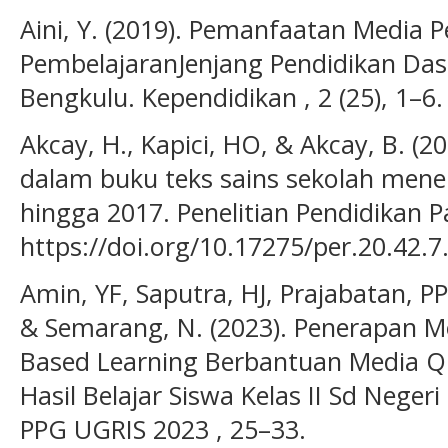
Aini, Y. (2019). Pemanfaatan Media 
PembelajaranJenjang Pendidikan Da
Bengkulu. Kependidikan , 2 (25), 1–6.
Akcay, H., Kapici, HO, & Akcay, B. (20
dalam buku teks sains sekolah mene
hingga 2017. Penelitian Pendidikan Par
https://doi.org/10.17275/per.20.42.7
Amin, YF, Saputra, HJ, Prajabatan, PP
& Semarang, N. (2023). Penerapan 
Based Learning Berbantuan Media Q
Hasil Belajar Siswa Kelas II Sd Neger
PPG UGRIS 2023 , 25–33.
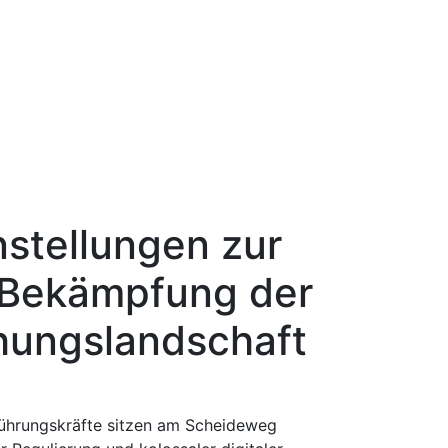
stellungen zur
 Bekämpfung der
ungslandschaft
​-Führungskräfte sitzen am Scheideweg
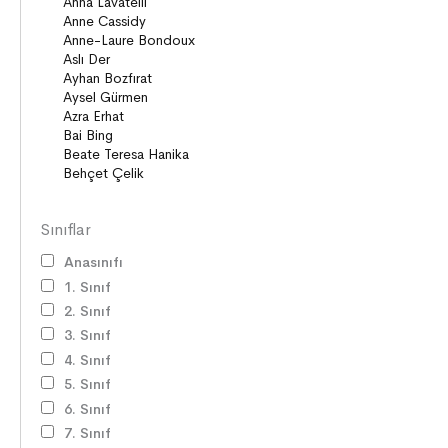
Sınıflar
Anasınıfı
1. Sınıf
2. Sınıf
3. Sınıf
4. Sınıf
5. Sınıf
6. Sınıf
7. Sınıf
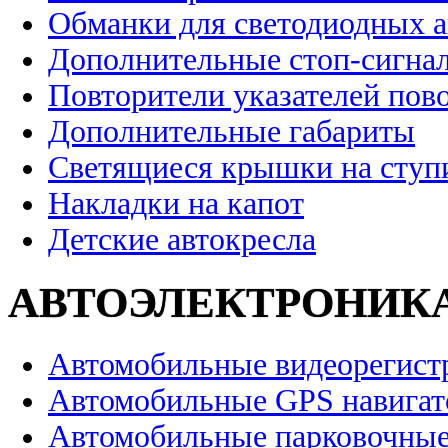
Обманки для светодиодных 
Дополнительные стоп-сигна
Повторители указателей пов
Дополнительные габариты
Светящиеся крышки на ступ
Накладки на капот
Детские автокресла
АВТОЭЛЕКТРОНИК
Автомобильные видеорегист
Автомобильные GPS навига
Автомобильные парковочные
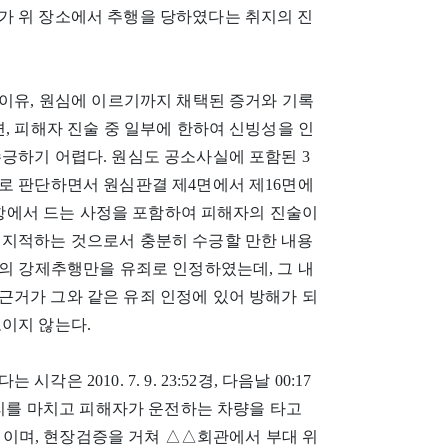
가 위 장소에서 추행을 당하였다는 취지의 진
 이유, 원심에 이르기까지 채택된 증거와 기록
, 피해자 진술 중 일부에 한하여 신빙성을 인
긍하기 어렵다. 원심도 공소사실에 포함된 3
로 판단하면서 원심판결 제4면에서 제16면에
나.항에서 드는 사정을 포함하여 피해자의 진술이
 지적하는 것으로서 충분히 수긍할 만한 내용
째의 강제추행만을 유죄로 인정하였는데, 그 내
근거가 그와 같은 유죄 인정에 있어 방해가 되
이지 않는다.
2010. 7. 9. 23:52경, 다음날 00:17
자리를 마치고 피해자가 운전하는 차량을 타고
 사이이며, 현장검증을 거쳐 △△회관에서 부대 위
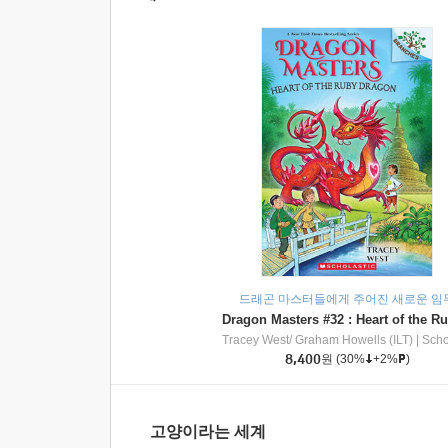
드래곤 마스터들에게 주어진 새로운 임
Tracey West/ Graham Howells (ILT)
|
Scholasti
8,400
원
(30%
+2%
)
고양이라는 세계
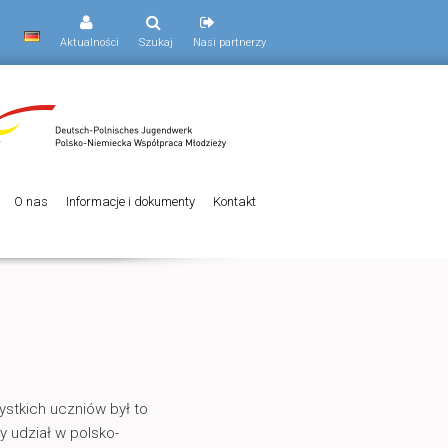
Aktualności
Szukaj
Nasi partnerzy
O nas
Informacje i dokumenty
Kontakt
ystkich uczniów był to
y udział w polsko-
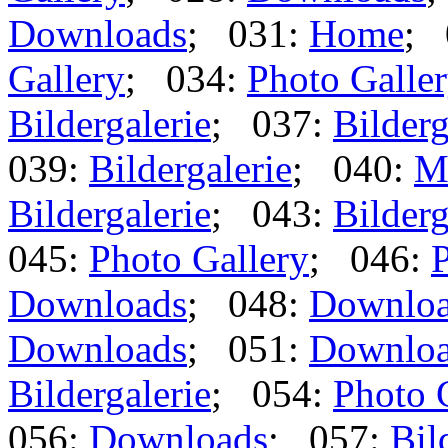
Downloads
; 031:
Home
; 
Gallery
; 034:
Photo Galle
Bildergalerie
; 037:
Bilderg
039:
Bildergalerie
; 040:
M
Bildergalerie
; 043:
Bilderg
045:
Photo Gallery
; 046:
P
Downloads
; 048:
Downlo
Downloads
; 051:
Downlo
Bildergalerie
; 054:
Photo 
056:
Downloads
; 057:
Bil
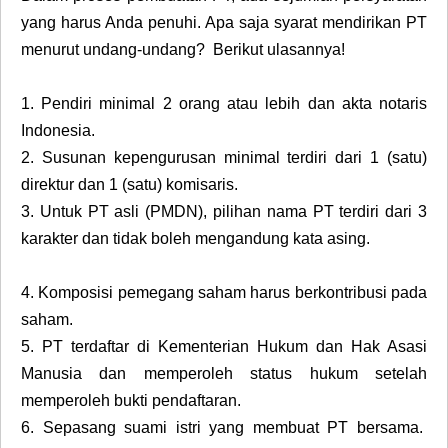
yang harus Anda penuhi. Apa saja syarat mendirikan PT
menurut undang-undang? Berikut ulasannya!
1.
Pendiri minimal 2 orang atau lebih dan akta notaris
Indonesia.
2.
Susunan kepengurusan minimal terdiri dari 1 (satu)
direktur dan 1 (satu) komisaris.
3.
Untuk PT asli (PMDN), pilihan nama PT terdiri dari 3
karakter dan tidak boleh mengandung kata asing.
4.
Komposisi pemegang saham harus berkontribusi pada
saham.
5.
PT terdaftar di Kementerian Hukum dan Hak Asasi
Manusia dan memperoleh status hukum setelah
memperoleh bukti pendaftaran.
6.
Sepasang suami istri yang membuat PT bersama.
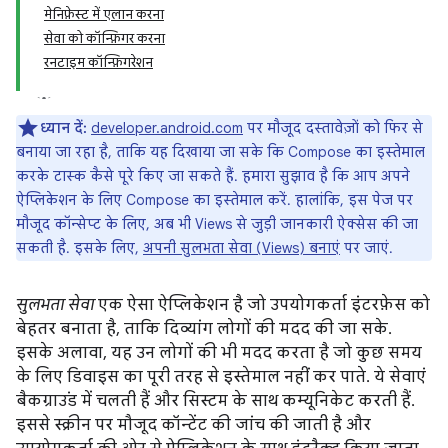
मेनिफ़ेस्ट में एलान करना
सेवा को कॉन्फ़िगर करना
रनटाइम कॉन्फ़िगरेशन
ध्यान दें:
developer.android.com
पर मौजूद दस्तावेज़ों को फिर से
बनाया जा रहा है, ताकि यह दिखाया जा सके कि Compose का इस्तेमाल
करके टास्क कैसे पूरे किए जा सकते हैं. हमारा सुझाव है कि आप अपने
ऐप्लिकेशन के लिए Compose का इस्तेमाल करें. हालांकि, इस पेज पर
मौजूद कॉन्सेप्ट के लिए, अब भी Views से जुड़ी जानकारी ऐक्सेस की जा
सकती है. इसके लिए,
अपनी सुलभता सेवा (Views) बनाएं
पर जाएं.
सुलभता सेवा
एक ऐसा ऐप्लिकेशन है जो उपयोगकर्ता इंटरफ़ेस को
बेहतर बनाता है, ताकि दिव्यांग लोगों की मदद की जा सके.
इसके अलावा, यह उन लोगों की भी मदद करता है जो कुछ समय
के लिए डिवाइस का पूरी तरह से इस्तेमाल नहीं कर पाते. ये सेवाएं
बैकग्राउंड में चलती हैं और सिस्टम के साथ कम्यूनिकेट करती हैं.
इससे स्क्रीन पर मौजूद कॉन्टेंट की जांच की जाती है और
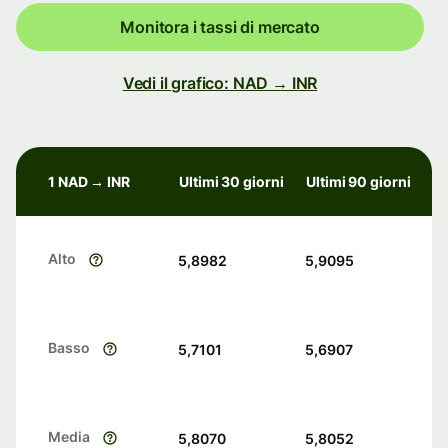
Monitora i tassi di mercato
Vedi il grafico: NAD → INR
1 NAD → INR
Ultimi 30 giorni
Ultimi 90 giorni
Alto
5,8982
5,9095
Basso
5,7101
5,6907
Media
5,8070
5,8052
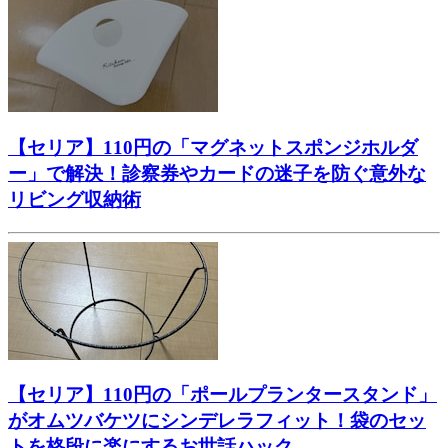
【セリア】110円の「マグネットスポンジホルダ
ー」で解決！診察券やカードの迷子を防ぐ意外な
リビング収納術
【セリア】110円の「ポールプランタースタンド」
がオムツバケツにシンデレラフィット！袋のセッ
トを格段に楽にするお世話ハック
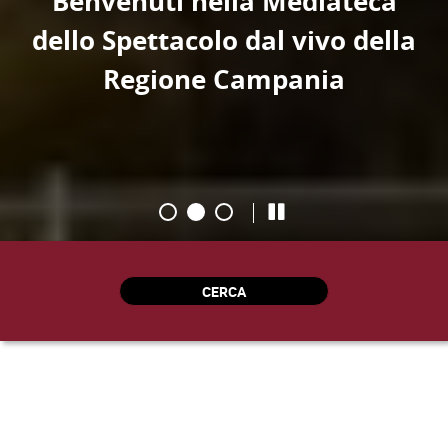
Benvenuti nella Mediateca
dello Spettacolo dal vivo della
Regione Campania
CERCA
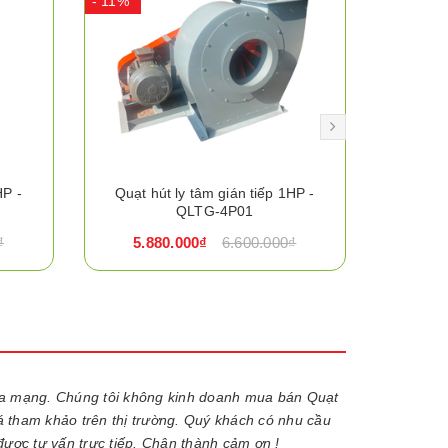
- 11%
- 25%
HP -
Quạt hút ly tâm gián tiếp 1HP -
Quạt ly
QLTG-4P01
₫
5.880.000₫
6.600.000₫
63.8
ua mạng. Chúng tôi không kinh doanh mua bán Quạt
iá tham khảo trên thị trường. Quý khách có nhu cầu
được tư vấn trực tiếp. Chân thành cảm ơn !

○ ○ ○ ○

_DIRECTIONS:_ Give every line of text in the material above as a numbered list, leaving out blank lines. Leave the pictures out of your answer.

_RESPONSE FOR THIS EXERCISE:_
1. Aini, Y. (2019). Pemanfaatan Media 
2. PembelajaranJenjang Pendidikan Da
3. Bengkulu. Kependidikan , 2 (25), 1–6.
4. Akcay, H., Kapici, HO, & Akcay, B. (20
5. dalam buku teks sains sekolah mene
6. hingga 2017. Penelitian Pendidikan Par
7. https://doi.org/10.17275/per.20.42.7
8. Amin, YF, Saputra, HJ, Prajabatan, PP
9. & Semarang, N. (2023). Penerapan 
10. Based Learning Berbantuan Media Q
11. Hasil Belajar Siswa Kelas II Sd Neger
12. PPG UGRIS 2023 , 25–33.
13. stellungen zur
14.  Bekämpfung der
15. ungslandschaft
16. ​-Führungskräfte sitzen am Scheideweg
17. Sınıflar
18. Anasınıfı
19. 1. Sınıf
20. 2. Sınıf
21. 3. Sınıf
22. 4. Sınıf
23. 5. Sınıf
24. 6. Sınıf
25. 7. Sınıf
26. Обманки для светодиодных 
27. Дополнительные стоп-сигна
28. Повторители указателей пов
29. Дополнительные габариты
30. Светящиеся крышки на ступ
31. Накладки на капот
32. Детские автокресла
33. АВТОЭЛЕКТРОНИК
34. Автомобильные видеорегист
35. Автомобильные GPS навига
36. Автомобильные парковочные
37. 가 위 장소에서 추행을 당하였다는 취지의 진
38.  이유, 원심에 이르기까지 채택된 증거와 기록
39. , 피해자 진술 중 일부에 한하여 신빙성을 인
40. 긍하기 어렵다. 원심도 공소사실에 포함된 3
41. 로 판단하면서 원심판결 제4면에서 제16면에
42. 나.항에서 드는 사정을 포함하여 피해자의 진술이
43.  지적하는 것으로서 충분히 수긍할 만한 내용
44. 째의 강제추행만을 유죄로 인정하였는데, 그 내
45. 근거가 그와 같은 유죄 인정에 있어 방해가 되
46. 이지 않는다.
47. 2010. 7. 9. 23:52경, 다음날 00:17
48. 자리를 마치고 피해자가 운전하는 차량을 타고
49.  사이이며, 현장검증을 거쳐 △△회관에서 부대 위
50. 드래곤 마스터들에게 주어진 새로운 임
51. Tracey West/ Graham Howells (ILT)
52. |
53. Scholasti
54. 8,400
55. 원
56. (30%
57. +2%
58. )
59. 고양이라는 세계
60. Aktualności
61. Szukaj
62. Nasi partnerzy
63. O nas
64. Informacje i dokumenty
65. Kontakt
66. ystkich uczniów był to
67. y udział w polsko-
68. Downloads
69. ; 031:
70. Home
71. ; 
72. Gallery
73. ; 034:
74. Photo Galle
75. Bildergalerie
76. ; 037:
77. Bilderg
78. 039:
79. Bildergalerie
80. ; 040:
81. M
82. Bildergalerie
83. ; 043:
84. Bilderg
85. 045:
86. Photo Gallery
87. ; 046:
88. P
89. Downloads
90. ; 048:
91. Downlo
92. Downloads
93. ; 051:
94. Downlo
95. Bildergalerie
96. ; 054:
97. Photo 
98. 056:
99. Downloads
100. ; 057:
101. Bil
102. yang harus Anda penuhi. Apa saja syarat mendirikan PT
103. menurut undang-undang? Berikut ulasannya!
104. 1.
105. Pendiri minimal 2 orang atau lebih dan akta notaris
106. Indonesia.
107. 2.
108. Susunan kepengurusan minimal terdiri dari 1 (satu)
109. direktur dan 1 (satu) komisaris.
110. 3.
111. Untuk PT asli (PMDN), pilihan nama PT terdiri dari 3
112. karakter dan tidak boleh mengandung kata asing.
113. 4.
114. Komposisi pemegang saham harus berkontribusi pada
115. saham.
116. 5.
117. PT terdaftar di Kementerian Hukum dan Hak Asasi
118. Manusia dan memperoleh status hukum setelah
119. memperoleh bukti pendaftaran.
120. 6.
121. Sepasang suami istri yang membuat PT bersama.
122. मेनिफ़ेस्ट में एलान करना
123. सेवा को कॉन्फ़िगर करना
124. रनटाइम कॉन्फ़िगरेशन
125. ध्यान दें:
126. developer.android.com
127. पर मौजूद दस्तावेज़ों को फिर से
128. बनाया जा रहा है, ताकि यह दिखाया जा सके कि Compose का इस्तेमाल
129. करके टास्क कैसे पूरे किए जा सकते हैं. हमारा सुझाव है कि आप अपने
130. ऐप्लिकेशन के लिए Compose का इस्तेमाल करें. हालांकि, इस पेज पर
131. मौजूद कॉन्सेप्ट के लिए, अब भी Views से जुड़ी जानकारी ऐक्सेस की जा
132. सकती है. इसके लिए,
133. अपनी सुलभता सेवा (Views) बनाएं
134. पर जाएं.
135. सुलभता सेवा
136. एक ऐसा ऐप्लिकेशन है जो उपयोगकर्ता इंटरफ़ेस को
137. बेहतर बनाता है, ताकि दिव्यांग लोगों की मदद की जा सके.
138. इसके अलावा, यह उन लोगों की भी मदद करता है जो कुछ समय
139. के लिए डिवाइस का पूरी तरह से इस्तेमाल नहीं कर पाते. ये सेवाएं
140. बैकग्राउंड में चलती हैं और सिस्टम के साथ कम्यूनिकेट करती हैं.
141. इससे स्क्रीन पर मौजूद कॉन्टेंट की जांच की जाती है और
142. Monitora i tassi di mercato
143. Vedi il grafico: NAD → INR
144. 1 NAD → INR
145. Ultimi 30 giorni
146. Ultimi 90 giorni
147. Alto
148. 5,8982
149. 5,9095
150. Basso
151. 5,7101
152. 5,6907
153. Media
154. 5,8070
155. 5,8052
156. 【セリア】110円の「マグネットスポンジホルダ
157. ー」で解決！診察券やカードの迷子を防ぐ意外な
158. リビング収納術
159. 【セリア】110円の「ポールプランタースタンド」
160. がオムツバケツにシンデレラフィット！袋のセッ
161. トを格段に楽にするお世話ハック
162. Benvenuti nella Mediateca
163. dello Spettacolo dal vivo della
164. Regione Campania
165. CERCA
166. - 11%
167. - 25%
168. HP -
169. Quạt hút ly tâm gián tiếp 1HP -
170. Quạt ly
171. QLTG-4P01
172. ₫
173. 5.880.000₫
174. 6.600.000₫
175. 63.8
176. ua mạng. Chúng tôi không kinh doanh mua bán Quạt
177. iá tham khảo trên thị trường. Quý khách có nhu cầu
178. được tư vấn trực tiếp. Chân thành cảm ơn !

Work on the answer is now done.